If you’re too embarrassed

to be seen with an over-sized PDA strapped to your wrist, then you probably won’t care much for the Tummy PC, designed by John Smart at the US-based Acceleration Studies Foundation. This literally is a wearable PC – an 11.1in ultraportable Sony VAIO strapped into a custom-built nylon case that’s worn like a bum bag (see the picture overleaf). Smart’s even made a wearable mouse by drilling two holes in a standard device and attaching it to a name-badge holder that dangles from his trouser belt loop. He claims the Heath Robinson-esque machine “works amazingly well”, but candidly admits: “I do get funny comments occasionally about my ‘Texas-style belt buckle’, but I’m sure those will disappear in another five to ten years, as an increasing number of folks start wearing the smaller and even more powerful Tummy PCs of the future.” You read it here first.
Analysts, however, believe the concept of strapping a full-blown computer to your body is yesterday’s technology, not tomorrow’s. “The wearable computer concept of the 1990s was a full-function PC – the old IBM concept where somebody would be wearing an eye piece [with a heads-up display]. It was a geek device – kind of cool, but impractical,” says Wilcox. Indeed, when we checked IBM’s wearable computer research website, it seems it hasn’t updated its concept design since 1998. Similarly, a spokesperson for HP’s Labs in Bristol confirmed that his company had shifted its emphasis away from wearables to location-sensitive devices.

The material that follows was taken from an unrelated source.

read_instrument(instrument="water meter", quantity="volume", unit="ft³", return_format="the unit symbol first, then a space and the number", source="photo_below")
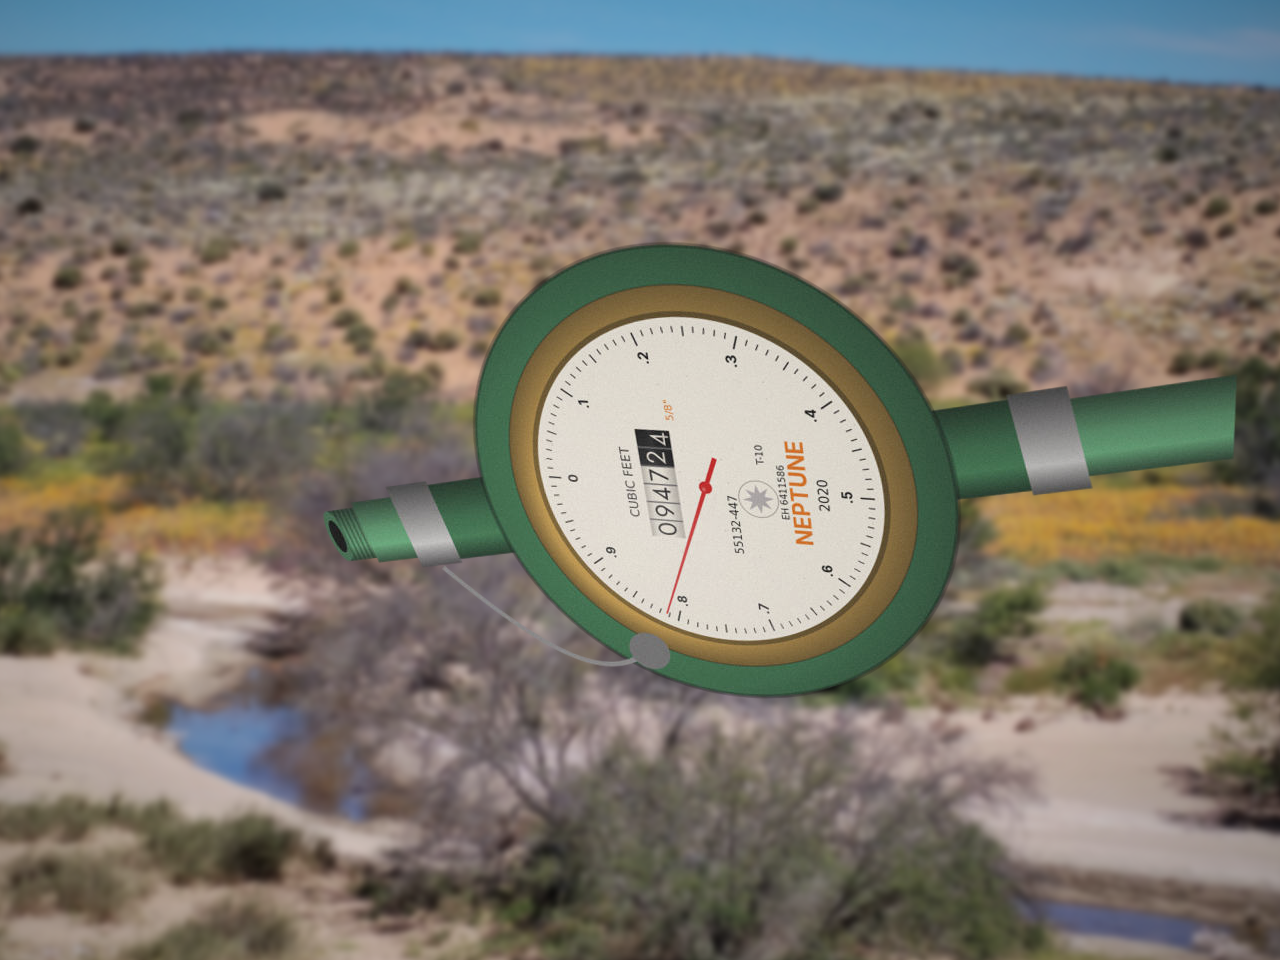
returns ft³ 94723.81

Wilcox claims IBM and HP were beaten to the punch by the likes of Nokia and Motorola. “Everyone already has a wearable computer – your cellphone. My Sony Ericsson has more processing power and graphics capabilities than the first PC I bought in 1994. There isn’t much difference between a Bluetooth earpiece and the visors on those old IBM prototypes,” he says.
Future on display
Not only have smartphones stolen the wearable PC’s thunder – they’re set to become the lynchpin for all future devices. Motorola envisages the phone becoming a Wearable Digital Assistant (WDA) that acts as a hub for an array of other Bluetooth devices that you carry around. These include the IntelliPen, which automatically digitises handwritten notes and beams them back wirelessly to the WDA, so that you can keep electronic copies of meeting notes without requiring a tablet PC.

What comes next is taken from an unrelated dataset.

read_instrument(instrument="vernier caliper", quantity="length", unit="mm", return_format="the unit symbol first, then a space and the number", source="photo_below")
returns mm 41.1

The WDA will also make phone calls through Bluetooth “radio buttons” that attach to your clothing like tiny pin badges. In fact, earlier this year, Motorola unveiled the tiny H5 Miniblue headset, which fits neatly into the ear and uses a built-in microphone to pick up the sound of your voice reverberating through the ear canal. However, analysts predict that Bluetooth technology will become even more intimate in the coming years. “Wouldn’t it be interesting if you could have a piercing as a Bluetooth headset?” muses Wilcox. “It would extend functionality and maintain fashion,” he says, not to mention giving parents sleepless nights wondering if their child is going to come home with a mobile phone in their nose.
Wearable technology could also be used to address one of the mobile phone’s biggest shortcomings. “One of the weaknesses of the cellphone is that you have to read from a tiny screen,” says Robin Mannings, futurologist at BT Labs. “We’ll see display technology being included in clothing. Electric ink is going to change displays dynamically – tiny capsules can be fabricated onto the surface of objects. What we can do with displays currently is very limited, but we’re expecting that to change a lot.”